# Start of Selected passage

This post will show how to make the ladder for the curves. I took the pix in this post during one morning - 7/17/20. The time it took from the first pic to the last was about 4 hours. The only step needed after this is to ballast the track. I ran a train to end of track after the last pic was taken to see if there were any places that caused derailments. An Aristo SD45 was used because its trucks are plainly the most picky when it comes to bad track. No problems.


So here we go. First, you need a straight section 2x4 installed as explained previously in this thread:












Note how the terrain has been dug out about 2" with the width of 8" for the entire length of the planned roadway (the ditch on the left is the actual watercourse, the roadway is on the right):











Next, place a length of the PVC trim onto the roadway. Note: you want to use a length of PVC that will completely go all the way from one 2x4 straight section to the next. If you have to join multiple PVC trim pieces to get the required length, the same PVC glue used to join PVC pipes works perfectly and permanently. I always prime the joint first with "Purple Primer". Note that this PVC trim piece is actually 2, for a 16' length. You can see the joint to the right of the bridge pier.

# End of Selected passage

Problems and tasks:
A) List each distance the post about building the curved track ladder gives in inches or feet, and state what each one measures.
B) Write the next part of the post about building the curved track ladder, picking up after its final sentence.

# Start of Provided data

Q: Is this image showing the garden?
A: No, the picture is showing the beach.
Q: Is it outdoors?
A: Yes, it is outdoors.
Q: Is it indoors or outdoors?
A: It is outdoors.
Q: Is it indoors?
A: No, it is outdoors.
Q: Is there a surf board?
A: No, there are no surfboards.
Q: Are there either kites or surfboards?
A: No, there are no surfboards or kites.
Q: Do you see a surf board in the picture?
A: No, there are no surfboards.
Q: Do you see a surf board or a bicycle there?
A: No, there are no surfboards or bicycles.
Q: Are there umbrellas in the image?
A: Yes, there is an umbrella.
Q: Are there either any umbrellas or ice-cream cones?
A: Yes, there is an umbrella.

# End of Provided data

Answers by task:
A)
- About 2": how deep the terrain is dug out along the planned roadway.
- 8": how wide the dug-out roadway is.
- 16': how long the PVC trim piece is. It is made of two joined pieces.

B)
I always put down the outer PVC curve piece first, just a habit. It doesn't matter. Now put a screw thru the PVC trim piece and into the 2x4 straight. Just use one screw now, near the end of 2x4 so you adjust the angle of the PVC piece. The top of the PVC trim piece is even with the top of the 2x4 and overlaps the 2x4 by a couple of inches. Later, after the entire PVC ladder is adjusted to the angle (grade) you want coming off the 2x4, put another screw behind the first:













With the outer PVC curve in place, attach short pieces of 2x4's to the inside of the outer PVC. It was suggested to cut the 2x4's width down so as to support the track better. I did this and it worked out well. (Thanks Pete Thornton!). Use 2 screws on the outer PVC piece and 1 on the inside to keep these short pieces from wobbling when you attach the track to them by nailing or screwing. I cut them down to about 2.5" in width. If you want superelevation, attach them so their top flat area is a little distance below the outer PVC trim piece's top surface. You can attach the inner PVC trim even with the top surface so there will be a natural tilt to the inside of the track.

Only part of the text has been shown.